**WHAT TO DO**
Pictures aside, restate the records below exactly as written.

**Dataset entries**
■ ■ ■

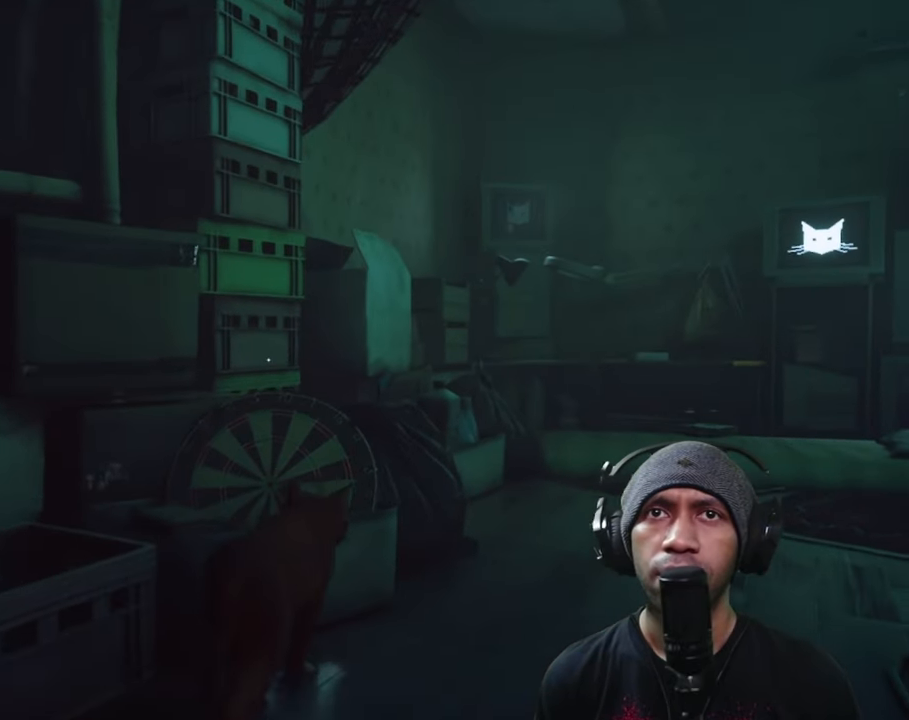
{"buttons": ["R2"], "left_stick": "up-right", "right_stick": "center", "button_events": []}
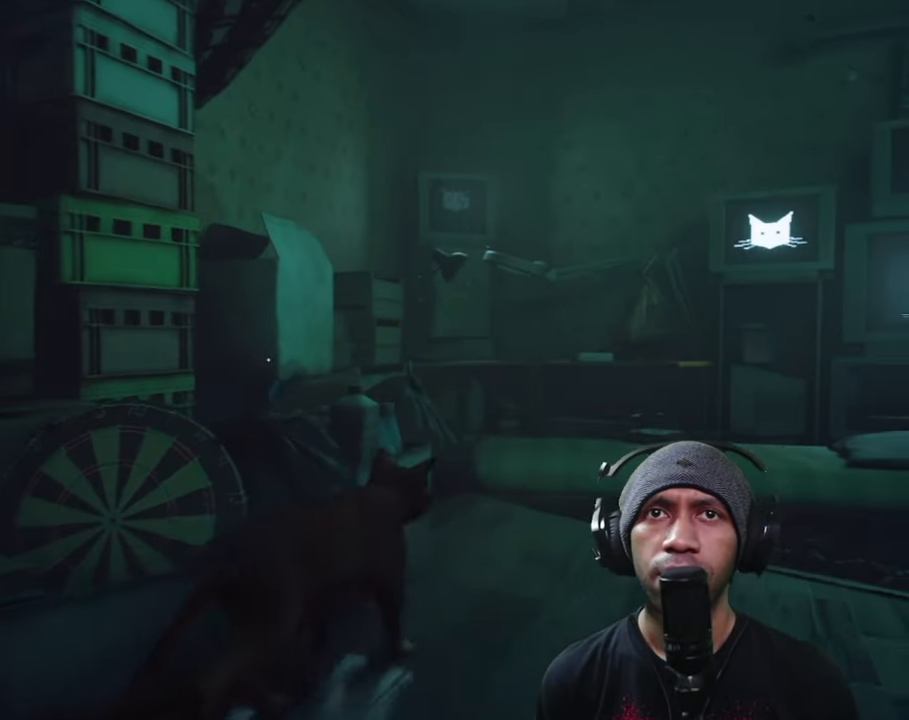
{"buttons": ["R2"], "left_stick": "up", "right_stick": "center", "button_events": []}
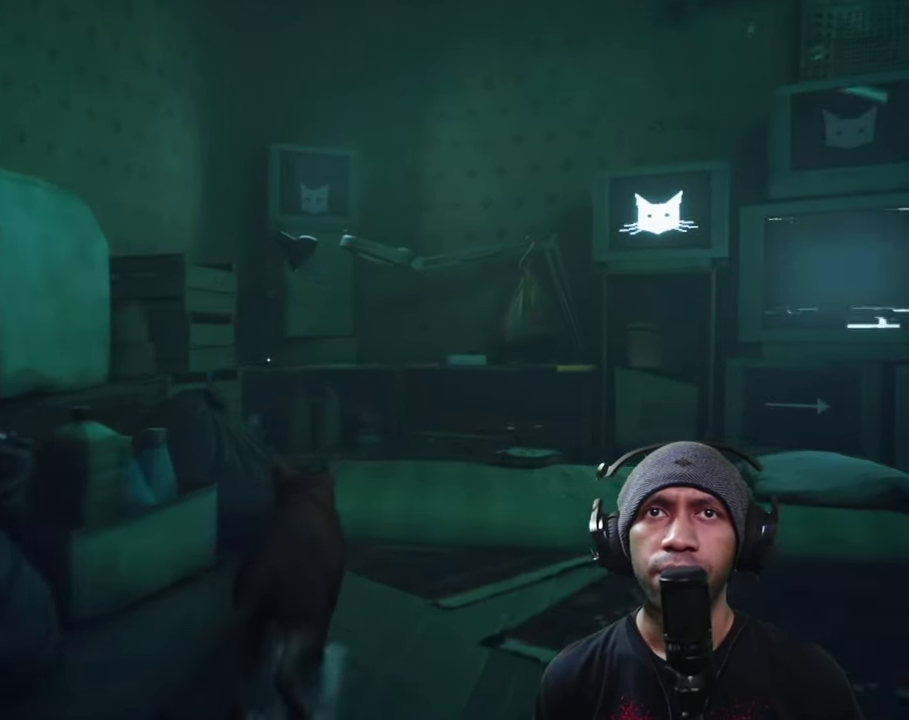
{"buttons": ["R2"], "left_stick": "up", "right_stick": "center", "button_events": []}
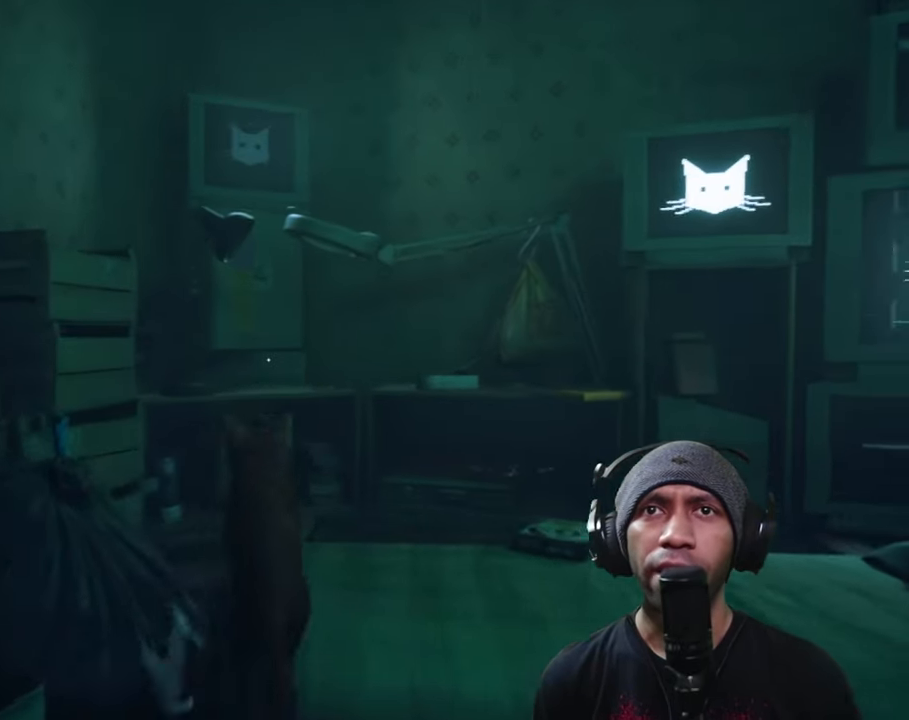
{"buttons": ["R2"], "left_stick": "center", "right_stick": "center", "button_events": []}
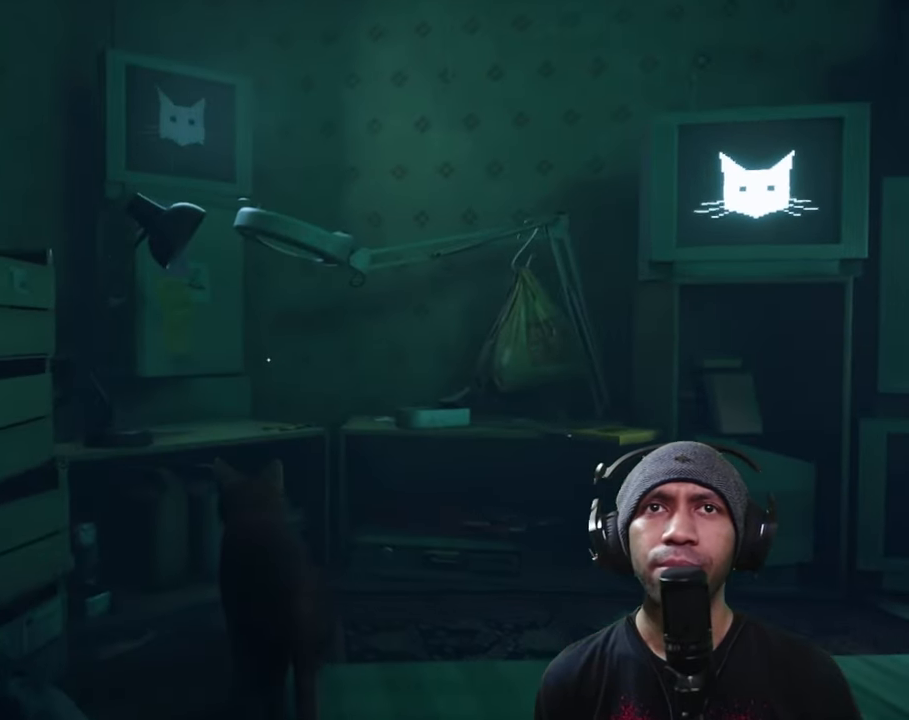
{"buttons": ["R2"], "left_stick": "center", "right_stick": "center", "button_events": []}
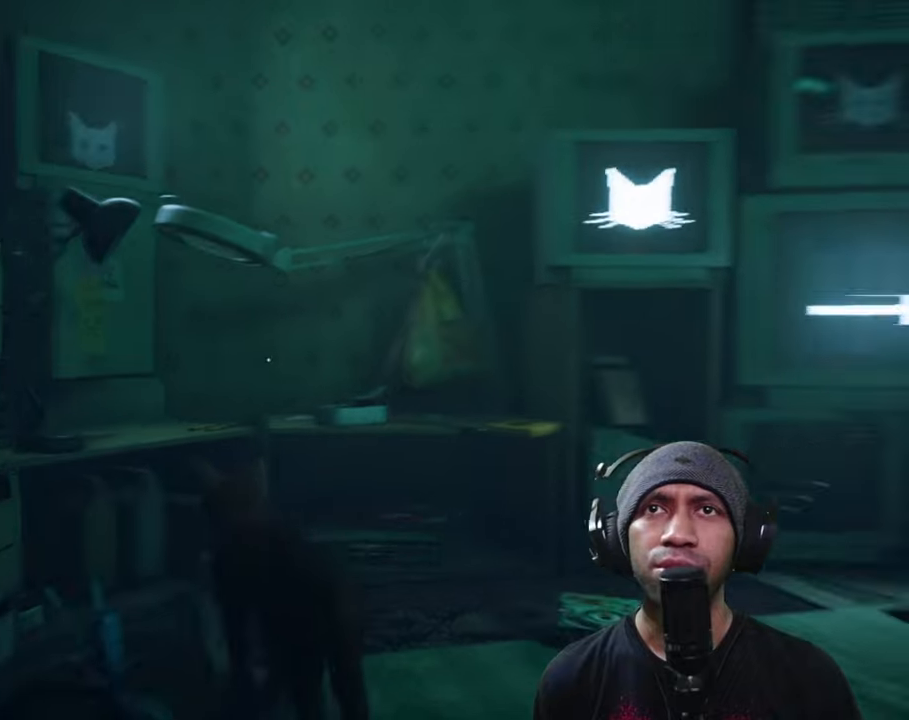
{"buttons": ["R2"], "left_stick": "up-right", "right_stick": "center", "button_events": []}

■ ■ ■

**OUTPUT OF THE TASK**
{"buttons": ["R2"], "left_stick": "up-right", "right_stick": "center", "button_events": []}
{"buttons": ["R2"], "left_stick": "up", "right_stick": "center", "button_events": []}
{"buttons": ["R2"], "left_stick": "up", "right_stick": "center", "button_events": []}
{"buttons": ["R2"], "left_stick": "center", "right_stick": "center", "button_events": []}
{"buttons": ["R2"], "left_stick": "center", "right_stick": "center", "button_events": []}
{"buttons": ["R2"], "left_stick": "up-right", "right_stick": "center", "button_events": []}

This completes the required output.